WHAT THIS TASK INVOLVES: Return the lines of the data unchanged, from the first line through the line containing "The Vote slice", inclusive.

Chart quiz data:
────────────────────────────────────────

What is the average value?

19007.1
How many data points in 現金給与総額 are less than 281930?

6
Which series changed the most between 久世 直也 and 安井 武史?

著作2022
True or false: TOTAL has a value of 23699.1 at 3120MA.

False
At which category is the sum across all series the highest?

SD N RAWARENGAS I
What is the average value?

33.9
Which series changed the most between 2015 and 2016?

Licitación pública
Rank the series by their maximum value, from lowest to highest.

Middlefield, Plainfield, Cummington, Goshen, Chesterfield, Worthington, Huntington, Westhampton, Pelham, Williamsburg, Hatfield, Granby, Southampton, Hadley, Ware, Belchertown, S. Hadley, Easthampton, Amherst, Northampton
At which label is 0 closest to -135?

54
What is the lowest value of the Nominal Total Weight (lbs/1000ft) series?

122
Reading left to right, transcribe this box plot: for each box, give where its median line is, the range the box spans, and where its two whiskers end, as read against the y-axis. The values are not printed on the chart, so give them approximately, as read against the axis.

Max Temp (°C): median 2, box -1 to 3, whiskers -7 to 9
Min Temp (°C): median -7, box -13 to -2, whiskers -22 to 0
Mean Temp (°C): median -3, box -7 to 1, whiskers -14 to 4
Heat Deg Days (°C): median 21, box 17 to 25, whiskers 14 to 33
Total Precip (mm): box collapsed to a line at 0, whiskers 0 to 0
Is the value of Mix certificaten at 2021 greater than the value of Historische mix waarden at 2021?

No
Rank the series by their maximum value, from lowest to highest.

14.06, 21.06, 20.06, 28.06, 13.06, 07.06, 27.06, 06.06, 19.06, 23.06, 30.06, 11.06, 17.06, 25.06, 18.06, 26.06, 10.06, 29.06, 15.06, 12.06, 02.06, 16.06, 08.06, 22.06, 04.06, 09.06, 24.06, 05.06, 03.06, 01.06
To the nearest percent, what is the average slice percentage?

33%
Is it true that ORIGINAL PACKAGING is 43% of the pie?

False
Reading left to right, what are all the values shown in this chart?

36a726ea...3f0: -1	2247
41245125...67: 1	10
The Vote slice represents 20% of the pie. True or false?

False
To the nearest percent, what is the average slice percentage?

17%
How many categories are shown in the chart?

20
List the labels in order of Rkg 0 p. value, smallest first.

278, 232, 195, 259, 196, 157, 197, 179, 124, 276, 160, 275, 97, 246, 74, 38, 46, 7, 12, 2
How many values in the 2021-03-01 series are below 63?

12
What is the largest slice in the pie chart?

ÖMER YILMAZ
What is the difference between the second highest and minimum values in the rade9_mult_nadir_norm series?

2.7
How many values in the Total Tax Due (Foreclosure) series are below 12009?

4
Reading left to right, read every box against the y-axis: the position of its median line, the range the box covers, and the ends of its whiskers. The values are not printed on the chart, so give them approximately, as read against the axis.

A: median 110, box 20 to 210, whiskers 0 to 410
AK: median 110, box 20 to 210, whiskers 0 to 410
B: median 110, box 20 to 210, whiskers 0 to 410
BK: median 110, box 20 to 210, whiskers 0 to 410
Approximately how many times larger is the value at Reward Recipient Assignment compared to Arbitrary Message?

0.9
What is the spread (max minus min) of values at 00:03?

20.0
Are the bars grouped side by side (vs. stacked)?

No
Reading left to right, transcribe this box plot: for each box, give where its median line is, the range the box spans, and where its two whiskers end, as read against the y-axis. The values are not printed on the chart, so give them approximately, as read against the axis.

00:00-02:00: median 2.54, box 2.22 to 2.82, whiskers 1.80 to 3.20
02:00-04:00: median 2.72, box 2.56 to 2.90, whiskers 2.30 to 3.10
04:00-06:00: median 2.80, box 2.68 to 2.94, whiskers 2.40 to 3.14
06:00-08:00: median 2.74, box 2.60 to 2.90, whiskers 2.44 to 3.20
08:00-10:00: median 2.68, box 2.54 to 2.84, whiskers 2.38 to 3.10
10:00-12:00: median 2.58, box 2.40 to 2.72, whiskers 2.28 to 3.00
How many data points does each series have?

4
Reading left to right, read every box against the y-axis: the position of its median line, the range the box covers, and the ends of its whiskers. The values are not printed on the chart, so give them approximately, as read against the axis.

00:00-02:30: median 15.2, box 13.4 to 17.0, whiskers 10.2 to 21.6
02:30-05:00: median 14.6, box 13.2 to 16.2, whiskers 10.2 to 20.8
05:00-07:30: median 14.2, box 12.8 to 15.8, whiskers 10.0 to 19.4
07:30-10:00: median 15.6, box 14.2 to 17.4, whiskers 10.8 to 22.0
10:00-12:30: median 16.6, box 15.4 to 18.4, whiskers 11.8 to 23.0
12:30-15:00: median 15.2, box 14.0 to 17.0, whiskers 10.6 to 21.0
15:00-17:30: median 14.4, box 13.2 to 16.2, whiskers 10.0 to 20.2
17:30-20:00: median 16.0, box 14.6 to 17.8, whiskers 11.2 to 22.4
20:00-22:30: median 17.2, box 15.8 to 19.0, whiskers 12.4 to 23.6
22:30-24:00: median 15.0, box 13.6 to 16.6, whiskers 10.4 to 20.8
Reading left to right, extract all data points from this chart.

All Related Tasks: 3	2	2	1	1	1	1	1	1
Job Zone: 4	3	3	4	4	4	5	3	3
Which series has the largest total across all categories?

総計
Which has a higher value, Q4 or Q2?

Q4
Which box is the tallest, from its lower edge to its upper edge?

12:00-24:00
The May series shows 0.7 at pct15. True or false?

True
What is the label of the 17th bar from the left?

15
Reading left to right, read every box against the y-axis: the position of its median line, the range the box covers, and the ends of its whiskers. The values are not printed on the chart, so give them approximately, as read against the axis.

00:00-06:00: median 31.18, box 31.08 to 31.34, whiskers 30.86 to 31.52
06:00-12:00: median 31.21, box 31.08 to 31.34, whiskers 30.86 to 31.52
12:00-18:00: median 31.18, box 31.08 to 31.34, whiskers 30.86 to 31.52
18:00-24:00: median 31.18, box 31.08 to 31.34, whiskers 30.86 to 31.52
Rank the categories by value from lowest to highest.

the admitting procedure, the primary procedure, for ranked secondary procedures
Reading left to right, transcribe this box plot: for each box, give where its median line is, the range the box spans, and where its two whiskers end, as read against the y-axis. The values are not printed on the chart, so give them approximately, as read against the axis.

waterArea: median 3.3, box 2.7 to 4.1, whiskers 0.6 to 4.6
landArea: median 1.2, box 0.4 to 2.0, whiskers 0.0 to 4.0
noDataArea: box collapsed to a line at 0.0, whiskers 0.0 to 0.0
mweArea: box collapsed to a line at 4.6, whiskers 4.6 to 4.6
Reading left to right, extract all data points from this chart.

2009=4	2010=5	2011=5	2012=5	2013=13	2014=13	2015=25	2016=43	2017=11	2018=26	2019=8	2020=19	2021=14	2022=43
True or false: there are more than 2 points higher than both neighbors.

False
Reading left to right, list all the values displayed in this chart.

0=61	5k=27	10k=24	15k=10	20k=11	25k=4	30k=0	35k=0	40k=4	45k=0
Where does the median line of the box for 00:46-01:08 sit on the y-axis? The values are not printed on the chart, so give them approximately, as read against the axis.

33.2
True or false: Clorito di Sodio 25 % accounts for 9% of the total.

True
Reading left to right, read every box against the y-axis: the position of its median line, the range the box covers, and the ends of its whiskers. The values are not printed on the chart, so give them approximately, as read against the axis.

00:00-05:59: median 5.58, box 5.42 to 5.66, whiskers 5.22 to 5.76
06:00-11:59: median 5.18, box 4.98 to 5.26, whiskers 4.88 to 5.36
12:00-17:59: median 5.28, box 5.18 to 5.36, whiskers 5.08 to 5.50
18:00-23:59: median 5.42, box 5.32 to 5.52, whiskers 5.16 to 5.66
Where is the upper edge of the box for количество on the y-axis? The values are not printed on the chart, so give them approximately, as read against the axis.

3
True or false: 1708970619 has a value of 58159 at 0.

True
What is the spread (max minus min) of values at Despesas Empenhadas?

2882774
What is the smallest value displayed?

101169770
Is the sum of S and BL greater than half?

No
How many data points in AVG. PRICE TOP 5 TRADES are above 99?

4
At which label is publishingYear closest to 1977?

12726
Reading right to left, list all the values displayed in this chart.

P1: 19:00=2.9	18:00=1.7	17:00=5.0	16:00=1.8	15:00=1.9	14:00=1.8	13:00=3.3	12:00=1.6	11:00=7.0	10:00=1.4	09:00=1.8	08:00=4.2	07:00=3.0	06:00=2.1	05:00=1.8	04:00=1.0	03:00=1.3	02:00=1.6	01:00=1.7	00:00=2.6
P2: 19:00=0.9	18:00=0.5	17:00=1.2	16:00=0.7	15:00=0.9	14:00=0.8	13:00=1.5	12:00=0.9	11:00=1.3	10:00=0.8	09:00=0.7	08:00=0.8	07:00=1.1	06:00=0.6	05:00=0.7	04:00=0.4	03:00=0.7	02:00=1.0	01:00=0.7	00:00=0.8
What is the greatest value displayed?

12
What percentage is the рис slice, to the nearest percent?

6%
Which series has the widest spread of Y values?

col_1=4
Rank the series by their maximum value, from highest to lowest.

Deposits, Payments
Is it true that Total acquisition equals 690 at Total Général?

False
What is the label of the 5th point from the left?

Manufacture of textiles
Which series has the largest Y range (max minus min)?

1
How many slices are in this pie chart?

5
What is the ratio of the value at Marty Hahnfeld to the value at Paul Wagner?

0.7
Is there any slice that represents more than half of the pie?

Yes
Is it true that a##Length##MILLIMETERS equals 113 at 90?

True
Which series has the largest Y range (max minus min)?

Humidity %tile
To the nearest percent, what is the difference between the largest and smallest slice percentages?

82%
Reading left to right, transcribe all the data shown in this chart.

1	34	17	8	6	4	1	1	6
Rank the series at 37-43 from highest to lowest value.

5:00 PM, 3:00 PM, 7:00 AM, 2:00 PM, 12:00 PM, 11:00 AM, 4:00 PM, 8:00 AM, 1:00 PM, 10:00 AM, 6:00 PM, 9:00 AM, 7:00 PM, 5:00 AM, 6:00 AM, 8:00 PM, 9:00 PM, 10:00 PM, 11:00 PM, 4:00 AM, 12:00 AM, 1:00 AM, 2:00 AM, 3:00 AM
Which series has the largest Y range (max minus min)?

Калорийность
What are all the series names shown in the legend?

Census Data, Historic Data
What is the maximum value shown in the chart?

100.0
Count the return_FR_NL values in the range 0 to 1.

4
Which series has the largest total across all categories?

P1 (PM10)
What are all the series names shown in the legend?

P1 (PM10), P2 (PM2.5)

────────────────────────────────────────

RESPONSE TO THIS TASK:
What is the average value?

19007.1
How many data points in 現金給与総額 are less than 281930?

6
Which series changed the most between 久世 直也 and 安井 武史?

著作2022
True or false: TOTAL has a value of 23699.1 at 3120MA.

False
At which category is the sum across all series the highest?

SD N RAWARENGAS I
What is the average value?

33.9
Which series changed the most between 2015 and 2016?

Licitación pública
Rank the series by their maximum value, from lowest to highest.

Middlefield, Plainfield, Cummington, Goshen, Chesterfield, Worthington, Huntington, Westhampton, Pelham, Williamsburg, Hatfield, Granby, Southampton, Hadley, Ware, Belchertown, S. Hadley, Easthampton, Amherst, Northampton
At which label is 0 closest to -135?

54
What is the lowest value of the Nominal Total Weight (lbs/1000ft) series?

122
Reading left to right, transcribe this box plot: for each box, give where its median line is, the range the box spans, and where its two whiskers end, as read against the y-axis. The values are not printed on the chart, so give them approximately, as read against the axis.

Max Temp (°C): median 2, box -1 to 3, whiskers -7 to 9
Min Temp (°C): median -7, box -13 to -2, whiskers -22 to 0
Mean Temp (°C): median -3, box -7 to 1, whiskers -14 to 4
Heat Deg Days (°C): median 21, box 17 to 25, whiskers 14 to 33
Total Precip (mm): box collapsed to a line at 0, whiskers 0 to 0
Is the value of Mix certificaten at 2021 greater than the value of Historische mix waarden at 2021?

No
Rank the series by their maximum value, from lowest to highest.

14.06, 21.06, 20.06, 28.06, 13.06, 07.06, 27.06, 06.06, 19.06, 23.06, 30.06, 11.06, 17.06, 25.06, 18.06, 26.06, 10.06, 29.06, 15.06, 12.06, 02.06, 16.06, 08.06, 22.06, 04.06, 09.06, 24.06, 05.06, 03.06, 01.06
To the nearest percent, what is the average slice percentage?

33%
Is it true that ORIGINAL PACKAGING is 43% of the pie?

False
Reading left to right, what are all the values shown in this chart?

36a726ea...3f0: -1	2247
41245125...67: 1	10
The Vote slice represents 20% of the pie. True or false?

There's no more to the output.